Every time Michael Bay releases a movie, critics almost everywhere spin cartwheels of bilious joy that they have the film equivalent of a free space on their Bingo card of malcontent.

Seriously, critics? It's this sort of understandable disengagement that leads to the mass overrating of movies that aren't any better than Bay's oafish Powerade cocktails, just quieter. In other words, gangpile on the latest Transformers movie if you will. But if I find out you used it as scapegoat by which to praise Larry Crowne (this weekend's respectable but hardly innovative easy listening counterprogramming), may your pen turn out to be a Decepticon.

Oh, but how badly I understand the impulse. I've been no great fan of Michael Bay's movies since, um, ever. I was the only 16-year-old boy who didn't worship The Rock. Bad Boys actively irritated me. Armageddon gave me something I'm still on booster shots to get rid of. Uncharacteristically, his career has gone downhill from there, with such gems as Pearl Harbor, The Island and Bad Boys 2 probably assuring he will never get into heaven, if such place exists. Having been subjected to Michael Bay movies, I tend to believe it doesn't.

Oh, and then there was the second installment of the Transformers now-trilogy, which even the famously egomaniacal director himself admitted was a big, rusty pile of crap. And yet he came back to make another sequel. Say what you will, but this is clearly a man-boy who follows his puerile instincts.
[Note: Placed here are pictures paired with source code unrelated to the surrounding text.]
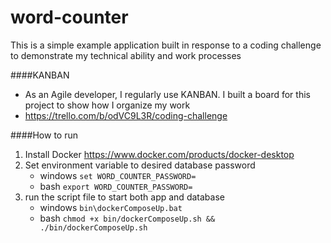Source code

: # word-counter

This is a simple example application built in response to a coding challenge to demonstrate my technical ability and work processes


####KANBAN
* As an Agile developer, I regularly use KANBAN. I built a board for this project to show how I organize my work  
* https://trello.com/b/odVC9L3R/coding-challenge

####How to run
1. Install Docker https://www.docker.com/products/docker-desktop
2. Set environment variable to desired database password 
    * windows `set WORD_COUNTER_PASSWORD=`
    * bash `export WORD_COUNTER_PASSWORD=`
3. run the script file to start both app and database
    * windows `bin\dockerComposeUp.bat`
    * bash `chmod +x bin/dockerComposeUp.sh && ./bin/dockerComposeUp.sh`

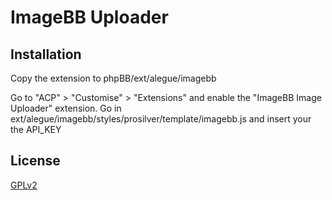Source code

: # ImageBB Uploader

## Installation

Copy the extension to phpBB/ext/alegue/imagebb

Go to "ACP" > "Customise" > "Extensions" and enable the "ImageBB Image Uploader" extension.
Go in ext/alegue/imagebb/styles/prosilver/template/imagebb.js and insert your the API_KEY
## License

[GPLv2](license.txt)
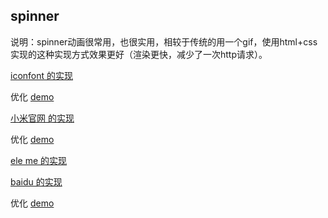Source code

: ## spinner

说明：spinner动画很常用，也很实用，相较于传统的用一个gif，使用html+css实现的这种实现方式效果更好（渲染更快，减少了一次http请求）。

[iconfont 的实现](https://github.com/lvzhenbang/css3-animate/blob/master/demo/spinner/iconfont.html)

优化 [demo](https://github.com/lvzhenbang/css3-animate/blob/master/demo/spinner/spinner.html?#bounce)

[小米官网 的实现](https://github.com/lvzhenbang/css3-animate/blob/master/demo/spinner/xiaomi.html)

优化 [demo](https://github.com/lvzhenbang/css3-animate/blob/master/demo/spinner/spinner.html?#impulse)

[ele me 的实现](https://github.com/lvzhenbang/css3-animate/blob/master/demo/spinner/eleme.html)

[baidu 的实现](https://github.com/lvzhenbang/css3-animate/blob/master/demo/spinner/baidu.html)

优化 [demo](https://github.com/lvzhenbang/css3-animate/blob/maste/demo/spinner/spinner.html?#swing)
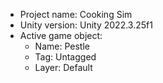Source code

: <!-- UNITY CODE ASSIST INSTRUCTIONS START -->
- Project name: Cooking Sim
- Unity version: Unity 2022.3.25f1
- Active game object:
  - Name: Pestle
  - Tag: Untagged
  - Layer: Default
<!-- UNITY CODE ASSIST INSTRUCTIONS END -->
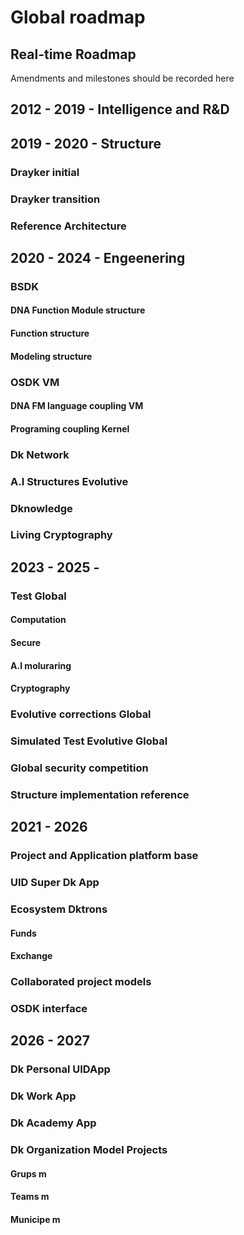 # Global roadmap

## Real-time Roadmap 
Amendments and milestones should be recorded here 

## 2012 - 2019 - Intelligence and R&D
## 2019 - 2020 -  Structure 
 ### Drayker initial
 ### Drayker transition
 ### Reference Architecture
## 2020 - 2024 - Engeenering  
 ### BSDK 
  #### DNA Function Module structure
  #### Function structure
  #### Modeling structure 
 ### OSDK VM 
  #### DNA FM language coupling VM
  #### Programing coupling Kernel 
 ### Dk Network 
 ### A.I Structures Evolutive
 ### Dknowledge 
 ### Living Cryptography 


## 2023 - 2025 - 
 ### Test Global
  #### Computation
  #### Secure
  #### A.I moluraring 
  #### Cryptography 
 ### Evolutive corrections Global 
 ### Simulated Test Evolutive Global 
 ### Global security competition 
 ### Structure implementation reference 
## 2021 - 2026
 ### Project and Application platform base 
 ### UID Super Dk App 
 ### Ecosystem Dktrons
  #### Funds 
  #### Exchange
 ### Collaborated project models   
 ### OSDK interface
## 2026 - 2027
 ### Dk Personal UIDApp
 ### Dk Work App 
 ### Dk Academy App 
 ### Dk Organization Model Projects 
  #### Grups m
  #### Teams m 
  #### Municipe m 
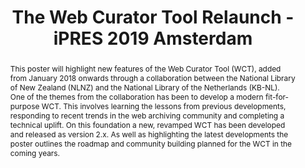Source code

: ---
abstract: This poster will highlight new features of the Web Curator Tool (WCT), added
  from January 2018 onwards through a collaboration between the National Library of
  New Zealand (NLNZ) and the National Library of the Netherlands (KB-NL). One of the
  themes from the collaboration has been to develop a modern fit-for-purpose WCT.
  This involves learning the lessons from previous developments, responding to recent
  trends in the web archiving community and completing a technical uplift. On this
  foundation a new, revamped WCT has been developed and released as version 2.x. As
  well as highlighting the latest developments the poster outlines the roadmap and
  community building planned for the WCT in the coming years.
creators:
- O’Brien, Ben
- van der Hoeven, Jeffrey
date: null
document_url: https://services.phaidra.univie.ac.at/api/object/o:1079788/download
grand_parent: iPRES
institutions: []
keywords: []
landing_page_url: https://phaidra.univie.ac.at/o:1079788
language: eng
layout: publication
license: CC BY 4.0 International
notes_url: null
parent: iPRES 2019
presentation_url: null
size: 106014
source_name: iPRES
title: The Web Curator Tool Relaunch - iPRES 2019 Amsterdam
type: poster
year: 2019
---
And for once, I almost want to say I'm glad he did. Transformers: Dark of the Moon is a tranquilizer dart to the ciliary ganglion that, for 155 hours or minutes (I lost track), burns 3-D rubber in one spot until you can smell the masculinity in the air.

In the new installment, Optimus Prime is mostly down in the dumps because his Autobots are whipped and the Decepticons know it. Sentinal Prime (Optimus' Mack-chassis'd mentor) is revived and tells both the Autobots and the U.S. Government they work in alliance with that there's a dispersed collection of galactic Pick Up Stix that, if fully accrued, could set up a transport force field to bring an army of Decepticons from Cybertron.
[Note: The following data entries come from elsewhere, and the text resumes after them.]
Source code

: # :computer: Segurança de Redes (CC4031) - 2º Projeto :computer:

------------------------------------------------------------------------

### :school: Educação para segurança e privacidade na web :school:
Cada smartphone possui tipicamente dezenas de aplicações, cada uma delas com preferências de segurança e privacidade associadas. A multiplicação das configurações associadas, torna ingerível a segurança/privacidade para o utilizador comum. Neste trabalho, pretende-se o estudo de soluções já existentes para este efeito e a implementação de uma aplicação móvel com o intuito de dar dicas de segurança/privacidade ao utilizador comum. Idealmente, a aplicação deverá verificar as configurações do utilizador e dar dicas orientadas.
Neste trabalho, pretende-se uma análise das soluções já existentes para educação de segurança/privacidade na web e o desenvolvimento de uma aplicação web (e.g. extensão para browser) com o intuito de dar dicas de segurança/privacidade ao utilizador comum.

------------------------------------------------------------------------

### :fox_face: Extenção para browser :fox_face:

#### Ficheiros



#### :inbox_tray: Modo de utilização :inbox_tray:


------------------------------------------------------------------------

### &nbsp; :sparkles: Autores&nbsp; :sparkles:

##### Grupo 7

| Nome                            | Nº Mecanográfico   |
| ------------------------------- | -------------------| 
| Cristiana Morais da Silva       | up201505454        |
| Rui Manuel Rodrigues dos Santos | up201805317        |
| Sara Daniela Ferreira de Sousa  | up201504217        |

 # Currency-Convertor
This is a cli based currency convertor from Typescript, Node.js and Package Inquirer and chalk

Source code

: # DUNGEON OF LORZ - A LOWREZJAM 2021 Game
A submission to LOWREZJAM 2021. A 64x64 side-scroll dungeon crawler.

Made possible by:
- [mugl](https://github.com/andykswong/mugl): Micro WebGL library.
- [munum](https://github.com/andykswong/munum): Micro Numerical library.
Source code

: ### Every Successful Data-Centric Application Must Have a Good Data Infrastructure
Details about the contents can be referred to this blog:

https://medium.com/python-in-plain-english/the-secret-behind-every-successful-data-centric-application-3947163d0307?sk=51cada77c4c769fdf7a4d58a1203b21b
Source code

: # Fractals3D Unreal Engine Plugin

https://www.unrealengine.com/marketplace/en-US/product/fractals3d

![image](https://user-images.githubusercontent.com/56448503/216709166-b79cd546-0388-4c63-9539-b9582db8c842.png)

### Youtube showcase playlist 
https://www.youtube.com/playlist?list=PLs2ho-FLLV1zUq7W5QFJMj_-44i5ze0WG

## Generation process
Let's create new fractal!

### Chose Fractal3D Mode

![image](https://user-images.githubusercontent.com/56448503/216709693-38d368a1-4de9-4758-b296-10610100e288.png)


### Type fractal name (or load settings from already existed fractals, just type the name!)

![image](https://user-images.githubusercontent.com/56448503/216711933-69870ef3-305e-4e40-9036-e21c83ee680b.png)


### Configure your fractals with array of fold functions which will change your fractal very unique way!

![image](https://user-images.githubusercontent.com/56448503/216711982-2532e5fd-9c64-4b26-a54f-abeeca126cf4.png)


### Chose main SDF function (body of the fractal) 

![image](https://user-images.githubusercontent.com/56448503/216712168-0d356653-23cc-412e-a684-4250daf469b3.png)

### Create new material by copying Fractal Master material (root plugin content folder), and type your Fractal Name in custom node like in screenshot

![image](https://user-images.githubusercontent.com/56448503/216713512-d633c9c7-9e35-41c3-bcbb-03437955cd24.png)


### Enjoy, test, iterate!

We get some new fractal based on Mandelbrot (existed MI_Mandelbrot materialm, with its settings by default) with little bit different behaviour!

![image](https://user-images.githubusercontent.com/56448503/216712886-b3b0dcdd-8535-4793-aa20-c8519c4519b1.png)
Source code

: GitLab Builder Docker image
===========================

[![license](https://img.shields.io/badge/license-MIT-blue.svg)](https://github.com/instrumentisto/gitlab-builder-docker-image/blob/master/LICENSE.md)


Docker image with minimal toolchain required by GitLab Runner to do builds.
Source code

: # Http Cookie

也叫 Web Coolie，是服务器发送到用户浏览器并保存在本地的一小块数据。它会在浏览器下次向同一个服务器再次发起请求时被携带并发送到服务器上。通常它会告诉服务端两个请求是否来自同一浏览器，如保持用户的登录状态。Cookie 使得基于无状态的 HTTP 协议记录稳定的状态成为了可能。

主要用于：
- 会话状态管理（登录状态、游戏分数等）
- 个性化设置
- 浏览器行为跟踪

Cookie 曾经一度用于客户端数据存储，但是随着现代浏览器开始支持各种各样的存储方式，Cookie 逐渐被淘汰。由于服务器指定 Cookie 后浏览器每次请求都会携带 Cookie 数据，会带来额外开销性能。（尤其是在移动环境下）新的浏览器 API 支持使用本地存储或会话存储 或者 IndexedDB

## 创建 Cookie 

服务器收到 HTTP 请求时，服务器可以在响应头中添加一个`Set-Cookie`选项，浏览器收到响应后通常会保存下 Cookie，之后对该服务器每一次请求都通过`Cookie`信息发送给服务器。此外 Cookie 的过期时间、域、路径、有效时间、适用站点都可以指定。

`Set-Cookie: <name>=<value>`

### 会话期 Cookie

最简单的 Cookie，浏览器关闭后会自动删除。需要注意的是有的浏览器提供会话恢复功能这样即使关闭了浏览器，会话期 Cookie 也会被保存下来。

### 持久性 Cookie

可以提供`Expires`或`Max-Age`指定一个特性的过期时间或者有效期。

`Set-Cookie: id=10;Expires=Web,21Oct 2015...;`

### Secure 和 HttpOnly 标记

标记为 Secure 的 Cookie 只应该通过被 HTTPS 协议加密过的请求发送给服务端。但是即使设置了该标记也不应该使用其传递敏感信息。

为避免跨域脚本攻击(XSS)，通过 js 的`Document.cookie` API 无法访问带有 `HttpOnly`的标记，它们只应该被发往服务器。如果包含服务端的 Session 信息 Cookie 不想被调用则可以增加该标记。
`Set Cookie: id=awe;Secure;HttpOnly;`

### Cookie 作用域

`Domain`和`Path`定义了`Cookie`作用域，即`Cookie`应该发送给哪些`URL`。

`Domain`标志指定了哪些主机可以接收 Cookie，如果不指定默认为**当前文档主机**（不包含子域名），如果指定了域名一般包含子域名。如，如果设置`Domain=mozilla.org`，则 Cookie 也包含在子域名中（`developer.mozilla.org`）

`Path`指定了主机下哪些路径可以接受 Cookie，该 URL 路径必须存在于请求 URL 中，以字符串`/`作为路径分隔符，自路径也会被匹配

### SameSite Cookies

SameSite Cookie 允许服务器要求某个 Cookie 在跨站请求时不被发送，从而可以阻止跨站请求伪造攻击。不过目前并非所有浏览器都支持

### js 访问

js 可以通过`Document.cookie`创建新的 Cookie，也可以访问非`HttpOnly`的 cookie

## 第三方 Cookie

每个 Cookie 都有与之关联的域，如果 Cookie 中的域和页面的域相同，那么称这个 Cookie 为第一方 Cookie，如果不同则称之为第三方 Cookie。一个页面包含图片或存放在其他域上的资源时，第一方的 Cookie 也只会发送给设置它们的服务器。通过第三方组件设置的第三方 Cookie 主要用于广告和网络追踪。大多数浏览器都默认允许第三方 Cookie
Apparently only Sam Witwicky (played, again, by the alternately shouty and pouty Shia LaBeouf like a Boston Terrier on Red Bull attacking a throwpillow) is capable of saving the world from all these 'bots. Again. For a second time. If only he can get over his massive insecurities that apparently come from dating Victoria's Secret models whose bosses give them $200,000 sport cars.
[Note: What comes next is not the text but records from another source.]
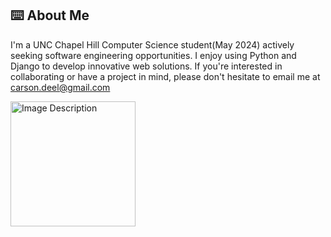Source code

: ## ⌨️ About Me
I'm a UNC Chapel Hill Computer Science student(May 2024) actively seeking software engineering opportunities. I enjoy using Python and Django to develop innovative web solutions. If you're interested in collaborating or have a project in mind, please don't hesitate to email me at carson.deel@gmail.com

<img src="https://wakatime.com/share/@018e401e-daa3-430b-8259-56945384c441/80d06bdc-a1b0-4f7b-b468-d1d17f3d910a.svg" alt="Image Description" height="200">

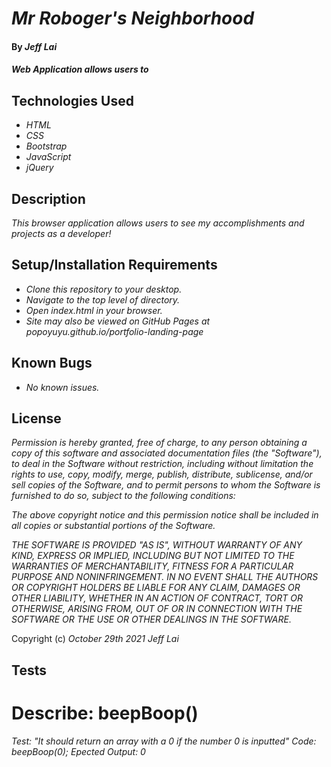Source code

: # _Mr Roboger's Neighborhood_

#### By _**Jeff Lai**_

#### _Web Application allows users to_

## Technologies Used

* _HTML_
* _CSS_
* _Bootstrap_
* _JavaScript_
* _jQuery_

## Description

_This browser application allows users to see my accomplishments and projects as a developer!_

## Setup/Installation Requirements

* _Clone this repository to your desktop._
* _Navigate to the top level of directory._
* _Open index.html in your browser._
* _Site may also be viewed on GitHub Pages at popoyuyu.github.io/portfolio-landing-page_



## Known Bugs

* _No known issues._

## License

_Permission is hereby granted, free of charge, to any person obtaining a copy
of this software and associated documentation files (the "Software"), to deal
in the Software without restriction, including without limitation the rights
to use, copy, modify, merge, publish, distribute, sublicense, and/or sell
copies of the Software, and to permit persons to whom the Software is
furnished to do so, subject to the following conditions:_

_The above copyright notice and this permission notice shall be included in all
copies or substantial portions of the Software._

_THE SOFTWARE IS PROVIDED "AS IS", WITHOUT WARRANTY OF ANY KIND, EXPRESS OR
IMPLIED, INCLUDING BUT NOT LIMITED TO THE WARRANTIES OF MERCHANTABILITY,
FITNESS FOR A PARTICULAR PURPOSE AND NONINFRINGEMENT. IN NO EVENT SHALL THE
AUTHORS OR COPYRIGHT HOLDERS BE LIABLE FOR ANY CLAIM, DAMAGES OR OTHER
LIABILITY, WHETHER IN AN ACTION OF CONTRACT, TORT OR OTHERWISE, ARISING FROM,
OUT OF OR IN CONNECTION WITH THE SOFTWARE OR THE USE OR OTHER DEALINGS IN THE
SOFTWARE._


Copyright (c) _October 29th 2021_ _Jeff Lai_

## Tests

# Describe: beepBoop()

_Test: "It should return an array with a 0 if the number 0 is inputted"_
_Code: beepBoop(0);_
_Epected Output: 0_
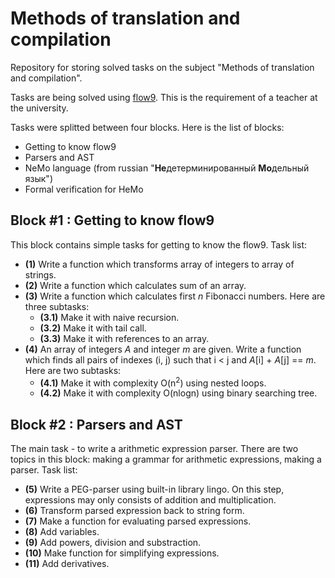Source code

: # Methods of translation and compilation

Repository for storing solved tasks on the subject "Methods of translation and compilation".

Tasks are being solved using [flow9](https://github.com/area9innovation/flow9). This is the requirement of a teacher at the university.

Tasks were splitted between four blocks. Here is the list of blocks:
  * Getting to know flow9
  * Parsers and AST
  * NeMo language (from russian "**Не**детерминированный **Мо**дельный язык")
  * Formal verification for HeMo

## Block #1 : Getting to know flow9
This block contains simple tasks for getting to know the flow9.
Task list:
  * **(1)** Write a function which transforms array of integers to array of strings.
  * **(2)** Write a function which calculates sum of an array.
  * **(3)** Write a function which calculates first _n_ Fibonacci numbers. Here are three subtasks:
    * **(3.1)** Make it with naive recursion.
    * **(3.2)** Make it with tail call.
    * **(3.3)** Make it with references to an array.
  * **(4)** An array of integers _A_ and integer _m_ are given. Write a function which finds all pairs of indexes (i, j) such that i < j and _A_[i] + _A_[j] == _m_. Here are two subtasks:
    * **(4.1)** Make it with complexity O(n<sup>2</sup>) using nested loops.
    * **(4.2)** Make it with complexity O(nlogn) using binary searching tree.

## Block #2 : Parsers and AST
The main task - to write a arithmetic expression parser.
There are two topics in this block: making a grammar for arithmetic expressions, making a parser.
Task list:
  * **(5)** Write a PEG-parser using built-in library lingo. On this step, expressions may only consists of addition and multiplication.
  * **(6)** Transform parsed expression back to string form.
  * **(7)** Make a function for evaluating parsed expressions.
  * **(8)** Add variables.
  * **(9)** Add powers, division and substraction.
  * **(10)** Make function for simplifying expressions.
  * **(11)** Add derivatives.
Make no mistake. Moon insults your intelligence, but also presumes you have some in the first place. It's a lose-lose bargain, but from that level playing field comes some of the summer's most potent and self-contradictory vulgarities, starting with model Rosie Huntington-Whiteley's eye-popping entrance, shot from the back as she scales steps wearing nothing but underwear and a dress shirt. The guy sitting next to or behind you will no doubt chortle, "Now this is why they invented 3-D!"

The biggest vulgarity and the big red-white-and-blue elephant in the room? Bay's love affair with tactical military maneuvers, which would already be pathological even if he didn't also have so little regard for every other facet of the United States' historical legacy. No moment in his career up to this point has quite suggested that everything in society is officially for sale quite as crassly as having Buzz Aldrin walk on set, tell everyone that the 1969 moon landing was really nothing more than a smokescreen to uncover a Hasbro-funded summer movie franchise, and then exit, presumably to cash the check while it's still piping hot.

Bay is an idiot, but he may also be a little savant. I can't deny this is the first (purportedly) live-action 3-D movie I've seen since Avatar that actually uses the format to clarifying effect, and the set-piece in which our heroes (the human ones, not the ones requiring oil changes) try to escape from a Chicago high-rise that lists like the Titanic as a giant mechanized sandworm gnaws away at the building's foundations is, well, visionary. (Bay's also canny or ironic enough to make the single coolest gadget in the whole movie 100 percent analog: those flying squirrel suits Josh Duhamel and his special ops buds use to fly through the falling skyscrapers.)

But do audiences really want to be slapped repeatedly by movies these days? I appreciate a nice roundhouse to the face as much as the next movie masochist, but as anyone can tell you, get backhanded enough times in the face and you're gonna raise some welts.